Source texts of formatted documents:
##############################

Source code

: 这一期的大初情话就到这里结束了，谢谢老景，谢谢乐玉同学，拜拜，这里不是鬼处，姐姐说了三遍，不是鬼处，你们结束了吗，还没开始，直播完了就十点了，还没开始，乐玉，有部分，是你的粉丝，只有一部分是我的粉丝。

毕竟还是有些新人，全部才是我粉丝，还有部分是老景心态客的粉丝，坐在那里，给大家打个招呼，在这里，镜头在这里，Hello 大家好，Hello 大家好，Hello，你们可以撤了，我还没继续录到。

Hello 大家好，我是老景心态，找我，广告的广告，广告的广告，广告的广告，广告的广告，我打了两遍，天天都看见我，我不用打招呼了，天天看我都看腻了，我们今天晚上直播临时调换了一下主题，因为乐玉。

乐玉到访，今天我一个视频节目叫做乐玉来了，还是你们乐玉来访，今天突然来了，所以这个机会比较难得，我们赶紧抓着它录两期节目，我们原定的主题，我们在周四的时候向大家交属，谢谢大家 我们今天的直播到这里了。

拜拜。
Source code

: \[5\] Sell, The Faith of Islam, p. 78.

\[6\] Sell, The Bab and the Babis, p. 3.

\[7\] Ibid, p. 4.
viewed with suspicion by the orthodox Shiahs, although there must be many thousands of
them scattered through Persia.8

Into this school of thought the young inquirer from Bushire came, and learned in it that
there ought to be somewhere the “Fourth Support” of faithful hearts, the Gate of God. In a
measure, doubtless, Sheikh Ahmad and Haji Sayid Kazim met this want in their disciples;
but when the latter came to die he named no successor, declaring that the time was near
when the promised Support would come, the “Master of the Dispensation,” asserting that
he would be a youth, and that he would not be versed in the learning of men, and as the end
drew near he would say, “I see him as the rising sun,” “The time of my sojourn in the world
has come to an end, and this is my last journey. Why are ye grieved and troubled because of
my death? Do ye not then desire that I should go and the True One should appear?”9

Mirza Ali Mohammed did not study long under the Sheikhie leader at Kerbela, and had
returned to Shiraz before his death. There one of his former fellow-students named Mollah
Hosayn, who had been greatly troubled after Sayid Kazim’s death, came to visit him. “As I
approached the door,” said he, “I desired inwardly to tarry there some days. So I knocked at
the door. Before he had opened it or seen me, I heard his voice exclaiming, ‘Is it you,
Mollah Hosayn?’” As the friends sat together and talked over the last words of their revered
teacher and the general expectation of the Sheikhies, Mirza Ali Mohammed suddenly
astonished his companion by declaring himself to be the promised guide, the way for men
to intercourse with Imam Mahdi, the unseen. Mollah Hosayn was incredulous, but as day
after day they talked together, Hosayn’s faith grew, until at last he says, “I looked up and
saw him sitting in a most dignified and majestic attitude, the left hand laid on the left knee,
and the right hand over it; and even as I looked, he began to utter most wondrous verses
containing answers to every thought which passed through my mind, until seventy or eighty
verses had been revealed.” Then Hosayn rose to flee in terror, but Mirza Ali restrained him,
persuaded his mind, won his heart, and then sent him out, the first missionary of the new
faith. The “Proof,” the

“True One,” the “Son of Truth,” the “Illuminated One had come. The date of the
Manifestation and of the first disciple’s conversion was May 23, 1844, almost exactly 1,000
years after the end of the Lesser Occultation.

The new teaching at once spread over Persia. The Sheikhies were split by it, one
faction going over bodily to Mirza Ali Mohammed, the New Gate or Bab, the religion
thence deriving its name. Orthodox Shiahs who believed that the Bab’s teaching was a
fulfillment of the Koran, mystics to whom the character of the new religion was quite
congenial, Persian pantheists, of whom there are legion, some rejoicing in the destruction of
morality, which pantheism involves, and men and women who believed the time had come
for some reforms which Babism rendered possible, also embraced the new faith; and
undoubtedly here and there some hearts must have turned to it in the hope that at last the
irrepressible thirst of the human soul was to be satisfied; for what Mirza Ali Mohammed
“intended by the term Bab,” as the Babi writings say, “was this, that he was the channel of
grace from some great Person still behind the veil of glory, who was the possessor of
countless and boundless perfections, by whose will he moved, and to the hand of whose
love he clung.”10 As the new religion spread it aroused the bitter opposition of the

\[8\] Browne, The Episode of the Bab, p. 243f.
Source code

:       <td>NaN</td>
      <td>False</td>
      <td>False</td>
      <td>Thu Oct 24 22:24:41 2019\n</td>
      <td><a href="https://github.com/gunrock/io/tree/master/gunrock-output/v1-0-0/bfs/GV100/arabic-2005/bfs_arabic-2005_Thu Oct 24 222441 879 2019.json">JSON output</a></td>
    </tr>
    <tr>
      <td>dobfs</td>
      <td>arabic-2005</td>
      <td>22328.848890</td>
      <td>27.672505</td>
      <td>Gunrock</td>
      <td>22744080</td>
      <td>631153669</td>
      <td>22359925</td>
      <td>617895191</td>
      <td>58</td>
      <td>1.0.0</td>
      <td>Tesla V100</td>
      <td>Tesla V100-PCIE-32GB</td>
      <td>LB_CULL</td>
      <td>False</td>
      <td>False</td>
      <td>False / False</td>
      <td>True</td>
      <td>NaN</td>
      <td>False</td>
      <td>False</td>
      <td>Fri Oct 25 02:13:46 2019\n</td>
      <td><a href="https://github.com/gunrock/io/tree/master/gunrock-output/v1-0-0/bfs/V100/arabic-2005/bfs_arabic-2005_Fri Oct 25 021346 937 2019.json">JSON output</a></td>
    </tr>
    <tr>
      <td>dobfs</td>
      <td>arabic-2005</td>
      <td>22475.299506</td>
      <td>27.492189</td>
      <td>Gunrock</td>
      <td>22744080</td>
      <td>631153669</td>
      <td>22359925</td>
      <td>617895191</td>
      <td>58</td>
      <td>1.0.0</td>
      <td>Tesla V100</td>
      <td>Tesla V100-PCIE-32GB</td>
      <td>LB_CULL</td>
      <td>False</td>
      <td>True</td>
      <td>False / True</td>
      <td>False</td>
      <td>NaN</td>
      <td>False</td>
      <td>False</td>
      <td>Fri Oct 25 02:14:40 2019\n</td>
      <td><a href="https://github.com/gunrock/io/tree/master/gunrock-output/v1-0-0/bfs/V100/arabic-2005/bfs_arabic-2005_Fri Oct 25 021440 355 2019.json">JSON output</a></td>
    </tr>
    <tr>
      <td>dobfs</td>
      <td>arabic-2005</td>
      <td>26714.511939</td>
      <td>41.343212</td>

##############################

Arrange every line of all the entries above as a JSON list of strings, one string per line, leaving out blank lines.

[
  "Source code",
  ": 这一期的大初情话就到这里结束了，谢谢老景，谢谢乐玉同学，拜拜，这里不是鬼处，姐姐说了三遍，不是鬼处，你们结束了吗，还没开始，直播完了就十点了，还没开始，乐玉，有部分，是你的粉丝，只有一部分是我的粉丝。",
  "毕竟还是有些新人，全部才是我粉丝，还有部分是老景心态客的粉丝，坐在那里，给大家打个招呼，在这里，镜头在这里，Hello 大家好，Hello 大家好，Hello，你们可以撤了，我还没继续录到。",
  "Hello 大家好，我是老景心态，找我，广告的广告，广告的广告，广告的广告，广告的广告，我打了两遍，天天都看见我，我不用打招呼了，天天看我都看腻了，我们今天晚上直播临时调换了一下主题，因为乐玉。",
  "乐玉到访，今天我一个视频节目叫做乐玉来了，还是你们乐玉来访，今天突然来了，所以这个机会比较难得，我们赶紧抓着它录两期节目，我们原定的主题，我们在周四的时候向大家交属，谢谢大家 我们今天的直播到这里了。",
  "拜拜。",
  "Source code",
  ": \\[5\\] Sell, The Faith of Islam, p. 78.",
  "\\[6\\] Sell, The Bab and the Babis, p. 3.",
  "\\[7\\] Ibid, p. 4.",
  "viewed with suspicion by the orthodox Shiahs, although there must be many thousands of",
  "them scattered through Persia.8",
  "Into this school of thought the young inquirer from Bushire came, and learned in it that",
  "there ought to be somewhere the “Fourth Support” of faithful hearts, the Gate of God. In a",
  "measure, doubtless, Sheikh Ahmad and Haji Sayid Kazim met this want in their disciples;",
  "but when the latter came to die he named no successor, declaring that the time was near",
  "when the promised Support would come, the “Master of the Dispensation,” asserting that",
  "he would be a youth, and that he would not be versed in the learning of men, and as the end",
  "drew near he would say, “I see him as the rising sun,” “The time of my sojourn in the world",
  "has come to an end, and this is my last journey. Why are ye grieved and troubled because of",
  "my death? Do ye not then desire that I should go and the True One should appear?”9",
  "Mirza Ali Mohammed did not study long under the Sheikhie leader at Kerbela, and had",
  "returned to Shiraz before his death. There one of his former fellow-students named Mollah",
  "Hosayn, who had been greatly troubled after Sayid Kazim’s death, came to visit him. “As I",
  "approached the door,” said he, “I desired inwardly to tarry there some days. So I knocked at",
  "the door. Before he had opened it or seen me, I heard his voice exclaiming, ‘Is it you,",
  "Mollah Hosayn?’” As the friends sat together and talked over the last words of their revered",
  "teacher and the general expectation of the Sheikhies, Mirza Ali Mohammed suddenly",
  "astonished his companion by declaring himself to be the promised guide, the way for men",
  "to intercourse with Imam Mahdi, the unseen. Mollah Hosayn was incredulous, but as day",
  "after day they talked together, Hosayn’s faith grew, until at last he says, “I looked up and",
  "saw him sitting in a most dignified and majestic attitude, the left hand laid on the left knee,",
  "and the right hand over it; and even as I looked, he began to utter most wondrous verses",
  "containing answers to every thought which passed through my mind, until seventy or eighty",
  "verses had been revealed.” Then Hosayn rose to flee in terror, but Mirza Ali restrained him,",
  "persuaded his mind, won his heart, and then sent him out, the first missionary of the new",
  "faith. The “Proof,” the",
  "“True One,” the “Son of Truth,” the “Illuminated One had come. The date of the",
  "Manifestation and of the first disciple’s conversion was May 23, 1844, almost exactly 1,000",
  "years after the end of the Lesser Occultation.",
  "The new teaching at once spread over Persia. The Sheikhies were split by it, one",
  "faction going over bodily to Mirza Ali Mohammed, the New Gate or Bab, the religion",
  "thence deriving its name. Orthodox Shiahs who believed that the Bab’s teaching was a",
  "fulfillment of the Koran, mystics to whom the character of the new religion was quite",
  "congenial, Persian pantheists, of whom there are legion, some rejoicing in the destruction of",
  "morality, which pantheism involves, and men and women who believed the time had come",
  "for some reforms which Babism rendered possible, also embraced the new faith; and",
  "undoubtedly here and there some hearts must have turned to it in the hope that at last the",
  "irrepressible thirst of the human soul was to be satisfied; for what Mirza Ali Mohammed",
  "“intended by the term Bab,” as the Babi writings say, “was this, that he was the channel of",
  "grace from some great Person still behind the veil of glory, who was the possessor of",
  "countless and boundless perfections, by whose will he moved, and to the hand of whose",
  "love he clung.”10 As the new religion spread it aroused the bitter opposition of the",
  "\\[8\\] Browne, The Episode of the Bab, p. 243f.",
  "Source code",
  ":       <td>NaN</td>",
  "      <td>False</td>",
  "      <td>False</td>",
  "      <td>Thu Oct 24 22:24:41 2019\\n</td>",
  "      <td><a href=\"https://github.com/gunrock/io/tree/master/gunrock-output/v1-0-0/bfs/GV100/arabic-2005/bfs_arabic-2005_Thu Oct 24 222441 879 2019.json\">JSON output</a></td>",
  "    </tr>",
  "    <tr>",
  "      <td>dobfs</td>",
  "      <td>arabic-2005</td>",
  "      <td>22328.848890</td>",
  "      <td>27.672505</td>",
  "      <td>Gunrock</td>",
  "      <td>22744080</td>",
  "      <td>631153669</td>",
  "      <td>22359925</td>",
  "      <td>617895191</td>",
  "      <td>58</td>",
  "      <td>1.0.0</td>",
  "      <td>Tesla V100</td>",
  "      <td>Tesla V100-PCIE-32GB</td>",
  "      <td>LB_CULL</td>",
  "      <td>False</td>",
  "      <td>False</td>",
  "      <td>False / False</td>",
  "      <td>True</td>",
  "      <td>NaN</td>",
  "      <td>False</td>",
  "      <td>False</td>",
  "      <td>Fri Oct 25 02:13:46 2019\\n</td>",
  "      <td><a href=\"https://github.com/gunrock/io/tree/master/gunrock-output/v1-0-0/bfs/V100/arabic-2005/bfs_arabic-2005_Fri Oct 25 021346 937 2019.json\">JSON output</a></td>",
  "    </tr>",
  "    <tr>",
  "      <td>dobfs</td>",
  "      <td>arabic-2005</td>",
  "      <td>22475.299506</td>",
  "      <td>27.492189</td>",
  "      <td>Gunrock</td>",
  "      <td>22744080</td>",
  "      <td>631153669</td>",
  "      <td>22359925</td>",
  "      <td>617895191</td>",
  "      <td>58</td>",
  "      <td>1.0.0</td>",
  "      <td>Tesla V100</td>",
  "      <td>Tesla V100-PCIE-32GB</td>",
  "      <td>LB_CULL</td>",
  "      <td>False</td>",
  "      <td>True</td>",
  "      <td>False / True</td>",
  "      <td>False</td>",
  "      <td>NaN</td>",
  "      <td>False</td>",
  "      <td>False</td>",
  "      <td>Fri Oct 25 02:14:40 2019\\n</td>",
  "      <td><a href=\"https://github.com/gunrock/io/tree/master/gunrock-output/v1-0-0/bfs/V100/arabic-2005/bfs_arabic-2005_Fri Oct 25 021440 355 2019.json\">JSON output</a></td>",
  "    </tr>",
  "    <tr>",
  "      <td>dobfs</td>",
  "      <td>arabic-2005</td>",
  "      <td>26714.511939</td>",
  "      <td>41.343212</td>"
]